Two key biblical passages are essential for this approach:
Matthew 7:3-5: “Why do you look at the speck of sawdust in your brother’s eye and pay no attention to the plank in your own eye? How can you say to your brother, ‘Let me take the speck out of your eye,’ when all the time there is a plank in your own eye? You hypocrite, first take the plank out of your own eye, and then you will see clearly to remove the speck from your brother’s eye.”
James 4:1-2 “What causes fights and quarrels among you? Don’t they come from your desires that battle within you? You want something but don’t get it. You kill and covet, but you cannot have what you want. You quarrel and fight. You do not have, because you do not ask God.”
If I was single, rather than “exploring my feelings” for someone, I’d explore how they handle conflict. Will they go to Matthew 7 and James 4? Or do they want to just sit and fight it out? Arguing when passions are high is stupid and rarely productive. Your brain is in an entirely wrong mode for reflection and spiritual growth. Get away from each other, force yourself to personally and prayerfully go through Matthew 7 and James 4 and then come back together and talk it out.

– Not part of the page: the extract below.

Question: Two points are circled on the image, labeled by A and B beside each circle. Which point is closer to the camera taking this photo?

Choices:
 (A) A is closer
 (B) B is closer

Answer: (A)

If a person won’t do that, then I’d say, “Okay, I need to find someone else.” If I know conflict is inevitable, and this person doesn’t have a commitment to scriptural living in the face of conflict, that tells me they think Scripture is irrelevant, out of date, or of no concern to them. I’d prefer to base the future of my marriage on Scripture being true and helpful. I wouldn’t want to marry someone who disagrees with that.
Singles, there are only a few issues for which I’d be this rigid. I’ve seen couples overcome pasts of sexual promiscuity and still have intimate marriages and a very satisfying time in the bedroom. I’ve seen couples who seem like exact opposites still enjoy each other and have fun with each other. I’ve seen couples from two entirely different backgrounds mix two different pasts with great passion to create a great future. But I’ve never seen—and don’t think I ever will—a couple who can’t handle conflict have a decent marriage, much less an intimate, satisfying one.